ENTRIES SUPPLIED:

────────

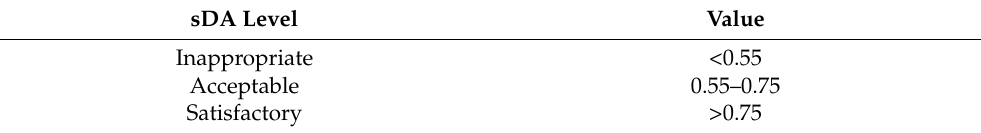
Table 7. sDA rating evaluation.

────────

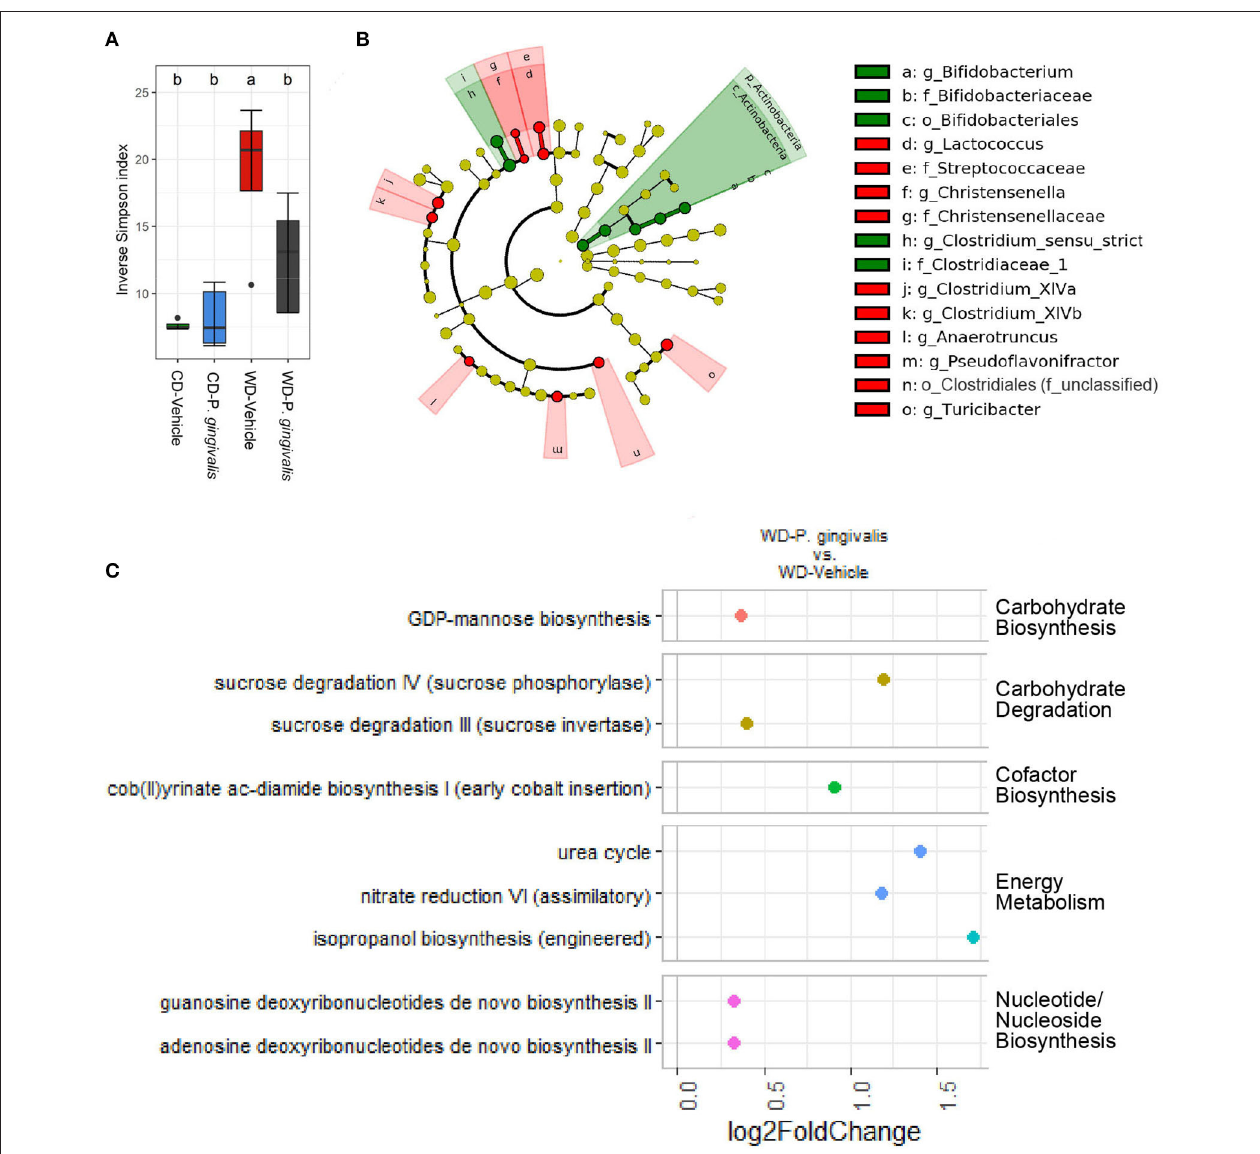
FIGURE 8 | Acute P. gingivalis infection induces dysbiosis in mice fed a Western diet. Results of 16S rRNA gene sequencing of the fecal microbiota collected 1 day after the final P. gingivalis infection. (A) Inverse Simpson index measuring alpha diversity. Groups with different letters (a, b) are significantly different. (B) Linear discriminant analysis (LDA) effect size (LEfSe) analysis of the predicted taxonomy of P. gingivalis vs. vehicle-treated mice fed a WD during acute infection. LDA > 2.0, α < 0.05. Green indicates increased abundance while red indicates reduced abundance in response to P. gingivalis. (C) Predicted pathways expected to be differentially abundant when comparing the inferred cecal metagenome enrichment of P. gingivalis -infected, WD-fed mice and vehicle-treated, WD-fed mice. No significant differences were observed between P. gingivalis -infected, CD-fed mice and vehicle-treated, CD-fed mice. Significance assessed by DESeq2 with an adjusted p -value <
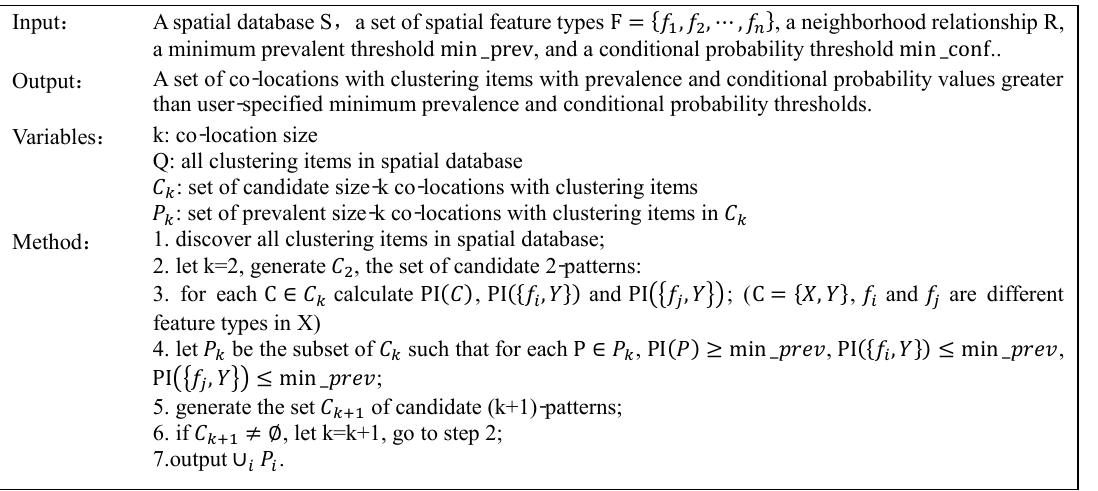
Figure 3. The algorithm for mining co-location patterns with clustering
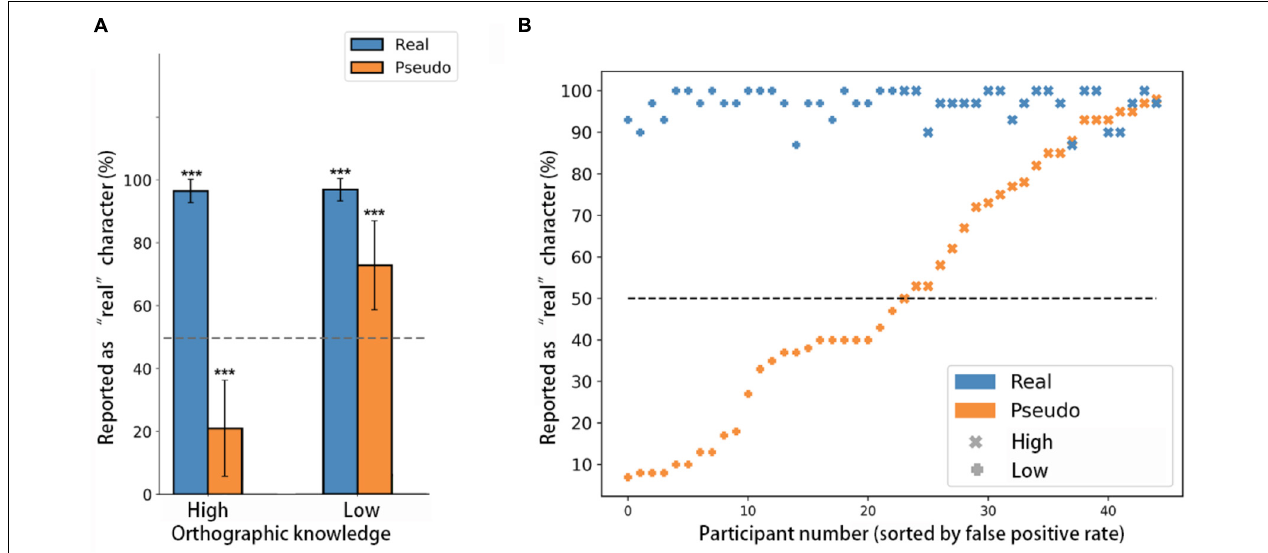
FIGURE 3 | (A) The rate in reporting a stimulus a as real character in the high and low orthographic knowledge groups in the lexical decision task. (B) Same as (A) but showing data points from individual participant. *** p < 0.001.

────────

WHAT YOU SHOULD DO: Taking the entries above, copy word for word the lines from the one with "Figure 3. The" up to and including the one with "FIGURE 3 | (A)", without any picture.

FINAL ANSWER:
Figure 3. The algorithm for mining co-location patterns with clustering
FIGURE 3 | (A) The rate in reporting a stimulus a as real character in the high and low orthographic knowledge groups in the lexical decision task. (B) Same as (A) but showing data points from individual participant. *** p < 0.001.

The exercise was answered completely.